Chris Hughton, Tony Galvin

"Chrissie was a kid here when I came in, about 18, 19. He used to work as a lift engineer. He was such a good player that nobody noticed how easy it was for him to come into the side and become one of our great players. He also had Tony Galvin in front of him. I was at Scunthorpe as a player, my last club and I had a mate who was on the board and he’d heard of this fantastic player Tony Galvin who was at Goole Town. He made me aware of him and suggested I went to have a look at him. I said to Bill Nicholson, my chief scout, to go and have a look at him. Bill came back and said ‘sign him.’ For the money we paid, he would have to be the best. He went on to play for Republic of Ireland, a great player, such an engine. You talk about Chrissie, but I believe Tony helped make Chrissie become the player he was."

Paul Miller

"Maxy was one of those lads who was just a kid when I first came into the club. He was a bit head strong and I wanted him to know what life was about. So when he was about 17, I sent him to Norway (Skeid Oslo) one summer. I wanted him to go there with no-one with him and he played all summer. I made a good decision, because when he came into the team he had confidence after doing that and the bigger the game, the better he played. I bought Gary Stevens from Brighton as well and he played for England, but at full-back or in midfield. I bought him as a centre-half, but he couldn’t push Maxy out of the team, he played that well."

Mark Falco

"Mark was a kid who came through the system. At the same time, we had another kid who went on to play for Chelsea – Kerry Dixon. At the time, I had to make a decision, I only wanted one of the two, so I picked Mark instead of Kerry Dixon. He went on to be quite a player for Chelsea, but I didn’t think he was as good as Mark. If you are looking at a finisher, he was one of the best I’ve seen. He hit the target most of the time and had a great shot. He was a terrific player."

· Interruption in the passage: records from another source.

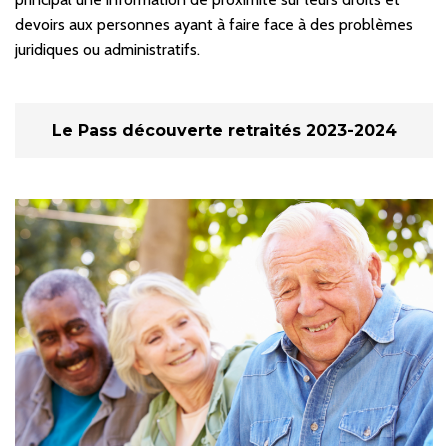
devoirs aux personnes ayant à faire face à des problèmes
juridiques ou administratifs.
Le Pass découverte retraités 2023-2024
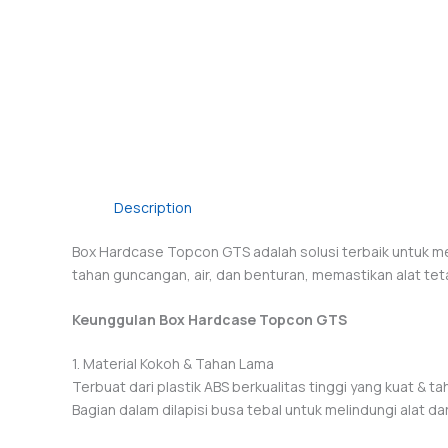
Description
Box Hardcase Topcon GTS adalah solusi terbaik untuk mel
tahan guncangan, air, dan benturan, memastikan alat te
Keunggulan Box Hardcase Topcon GTS
1. Material Kokoh & Tahan Lama
Terbuat dari plastik ABS berkualitas tinggi yang kuat & t
Bagian dalam dilapisi busa tebal untuk melindungi alat da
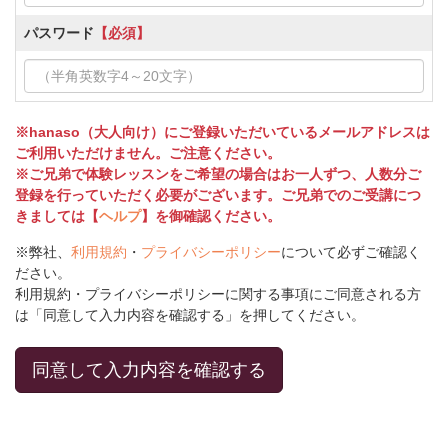
パスワード
【必須】
※hanaso（大人向け）にご登録いただいているメールアドレスは
ご利用いただけません。ご注意ください。
※ご兄弟で体験レッスンをご希望の場合はお一人ずつ、人数分ご
登録を行っていただく必要がございます。ご兄弟でのご受講につ
きましては【
ヘルプ
】を御確認ください。
※弊社、
利用規約
・
プライバシーポリシー
について必ずご確認く
ださい。
利用規約・プライバシーポリシーに関する事項にご同意される方
は「同意して入力内容を確認する」を押してください。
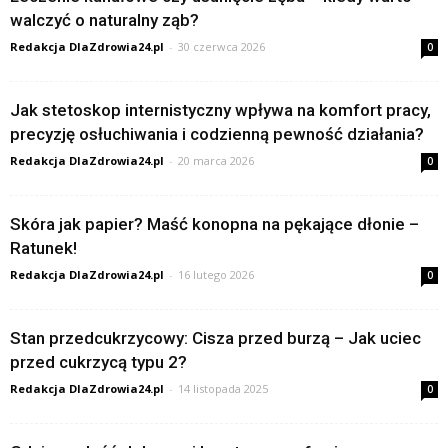
walczyć o naturalny ząb?
Redakcja DlaZdrowia24.pl
-
30 czerwca 2026
0
Jak stetoskop internistyczny wpływa na komfort pracy,
precyzję osłuchiwania i codzienną pewność działania?
Redakcja DlaZdrowia24.pl
-
20 marca 2026
0
Skóra jak papier? Maść konopna na pękające dłonie –
Ratunek!
Redakcja DlaZdrowia24.pl
-
16 lutego 2026
0
Stan przedcukrzycowy: Cisza przed burzą – Jak uciec
przed cukrzycą typu 2?
Redakcja DlaZdrowia24.pl
-
14 listopada 2025
0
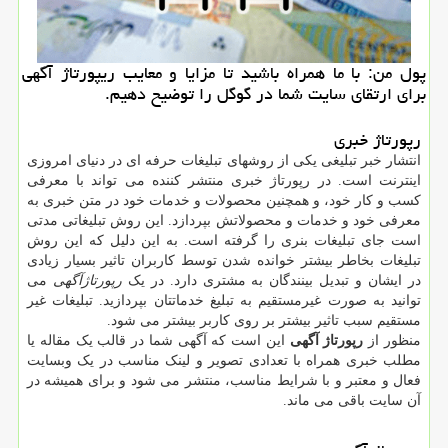
پول من: با ما همراه باشید تا مزایا و معایب ریپورتاژ آگهی
برای ارتقای سایت شما در گوگل را توضیح دهیم.
رپورتاژ خبری
انتشار خبر تبلیغی یکی از روشهای تبلیغات حرفه ای در دنیای امروزی
اینترنت است. در رپورتاژ خبری منتشر کننده می تواند با معرفی
کسب و کار خود، و همچنین محصولات و خدمات خود در متن خبری به
معرفی خود و خدمات و محصولاتش بپردازد. این روش تبلیغاتی مدتی
است جای تبلیغات بنری را گرفته است. به این دلیل که این روش
تبلیغات بخاطر بیشتر خوانده شدن توسط کاربران تاثیر بسیار زیادی
در ایشان و تبدیل بینندگان به مشتری دارد. در یک
رپورتاژآگهی
می
توانید به صورت غیرمستقیم به تبلیغ خدماتتان بپردازید. تبلیغات غیر
مستقیم سبب تاثیر بیشتر بر روی کاربر بیشتر می شود.
منظور از
رپورتاژ آگهی
این است که آگهی شما در قالب یک مقاله یا
مطلب خبری همراه با تعدادی تصویر و لینک مناسب در یک وبسایت
فعال و معتبر و با شرایط مناسب، منتشر می شود و برای همیشه در
آن سایت باقی می ماند.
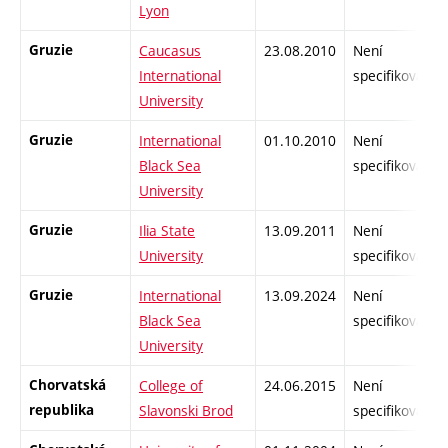
Lyon
Gruzie
Caucasus
23.08.2010
Není
International
specifikované
University
Gruzie
International
01.10.2010
Není
Black Sea
specifikované
University
Gruzie
Ilia State
13.09.2011
Není
University
specifikované
Gruzie
International
13.09.2024
Není
Black Sea
specifikované
University
Chorvatská
College of
24.06.2015
Není
republika
Slavonski Brod
specifikované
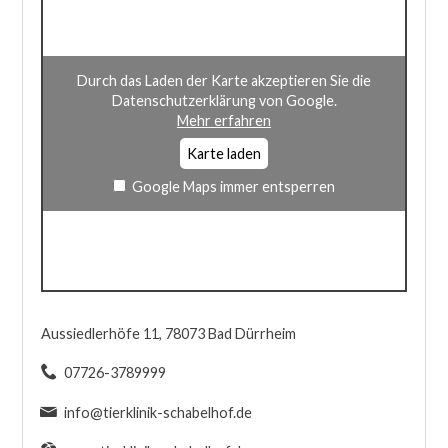
Durch das Laden der Karte akzeptieren Sie die
Datenschutzerklärung von Google.
Mehr erfahren
Karte laden
Google Maps immer entsperren
Aussiedlerhöfe 11, 78073 Bad Dürrheim
07726-3789999
info@tierklinik-schabelhof.de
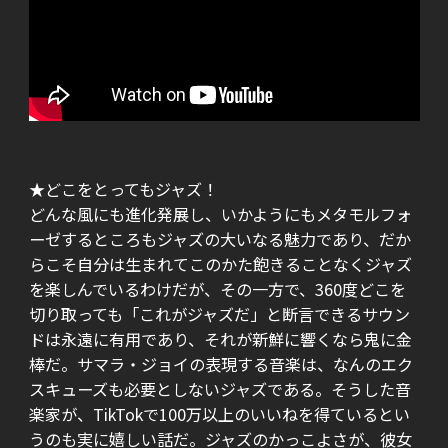
★どこをとってもジャズ！
どんな風にも進化発展し、いかようにもメタモルフォ
ーゼするところもジャズの大いなる魅力であり、だか
らこそ自分は生まれてこのかた飽きることなくジャズ
を楽しんでいるわけだが、その一方で、360度どこを
切り取っても「これがジャズだ」と断言できるサウン
ドは永遠に有用であり、それが新鮮に響くなら鬼に金
棒だ。サマラ・ジョイの表現する音楽は、なんのエク
スキューズも必要としないジャズである。そうした音
楽家が、TikTokで100万以上のいいねを得ているとい
うのも実に嬉しい話だ。ジャズのかっこよさが、彼女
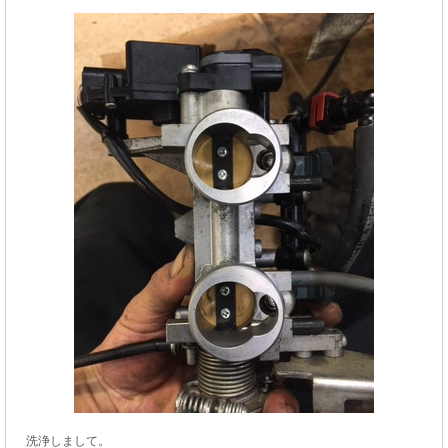
洗浄しまして。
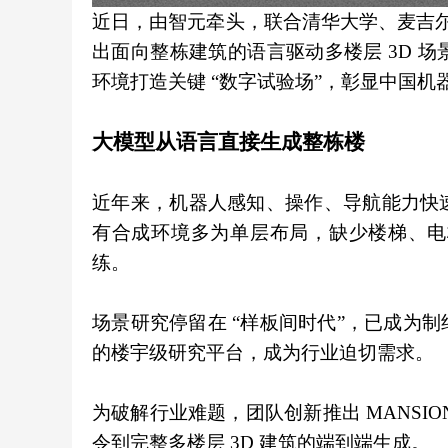
近日，由智元牵头，联合清华大学、麦吉尔大学
出面向整栋建筑的语言驱动多楼层 3D 
环境打造关键 “数字试验场”，彰显中国机
大模型从语言直接生成整栋楼
近年来，机器人感知、操作、导航能力快
有合成环境多为单层布局，缺少楼梯、电
练。
场景研究停留在 “样板间时代”，已成为
的楼宇级研究平台，成为行业迫切需求。
为破解行业难题，团队创新推出 MANSI
令到完整多楼层 3D 建筑的端到端生成。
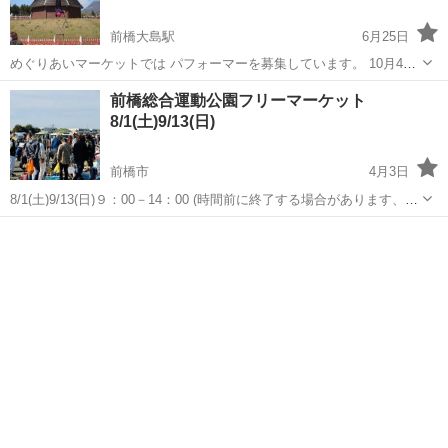
前橋大島駅
6月25日
めぐりあいマーケットでは パフォーマーを募集しています。 10月4
日 ぐりーんふらわー牧場大胡 10月24日 玉村町北部公園 大道芸、
群馬
前橋市
前橋大島駅
フリーマーケット
前橋総合運動公園フリーマーケット
ダンス、バンド、和太鼓 八木節、マジック、吹奏楽、お笑い 合唱など
8/1(土)9/13(日)
パフォーマンス
...
前橋市
4月3日
8/1(土)9/13(日)９：00－14：00 (時間前に終了する場合があります、ど
うぞお早めにお越しください)：入場無料：新品・手作り品OK：車出
群馬
前橋市
フリーマーケット
入場無料
店２０００円：群馬県前橋市荒口町４３７：アクセス；国道５０号線
総合運動公園入...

Steve Archibald, Garth Crooks

"In their first full season together, I think they scored 48 goals between them. We worked hard with the pair of them from the team point of view, individually and as a pair. They saw things together, knew exactly what the other was doing. I was really pleased with that partnership. They were such good players. Steve went on to Barcelona and did really well there as well."

Micky Hazard

"Micky was a tremendous player and when we played in the UEFA Cup Final, he was our best player."

Graham Roberts

"He started at Southampton, went to Weymouth and I picked him up from there. Bill Nicholson went to see him and said ‘he’s a good player, this kid’ but the next thing I read in the paper was that he was on his way to West Brom. I managed to get hold of him and said ‘forget West Brom, you are coming to Spurs.’  He came to see me, we chatted and he signed for us. To be fair, him and Maxy together, they did really well for us. He played for England as well. If you look at his statistics, he scored a lot of important goals for us, including in the UEFA Cup Final. How much did I pay for him? £35,000!"

Ray Clemence

"Ray played with me at Scunthorpe, not many people know that. He always says that I made him because he had so much to do with me playing centre-half! I was acting manager when he went from Scunthorpe to Liverpool. He was a tremendous goalkeeper and not just a goalkeeper, but the fifth defender. He read the game so well, he’d often clear up just outside the area."

Gary Mabbutt

"He was playing for Bristol Rovers. I wasn’t sure if he was a fantastic player, but I knew he was a dogged player, all heart and a great character. But he became much more than that, a really top captain, a leader."

And finally...

Bill Nicholson

"A lot of people said I was making a big mistake when I brought him back into the club. They told me he’d been such a big manager here and asked ‘can you handle that?’ I said ‘I think I can’ and we got on like a house on fire, no problems at all. He’d gone off to West Ham, but I spoke to him and said ‘come on Bill, come back with me as Chief Scout.’ He was delighted. Tottenham Hotspur was his life. He didn’t normally get it wrong on the player. We would always meet, maybe once, maybe two or three times a week, sit down at White Hart Lane and talk football. That was fantastic for me. Who could you talk to with more experience than Bill Nicholson?"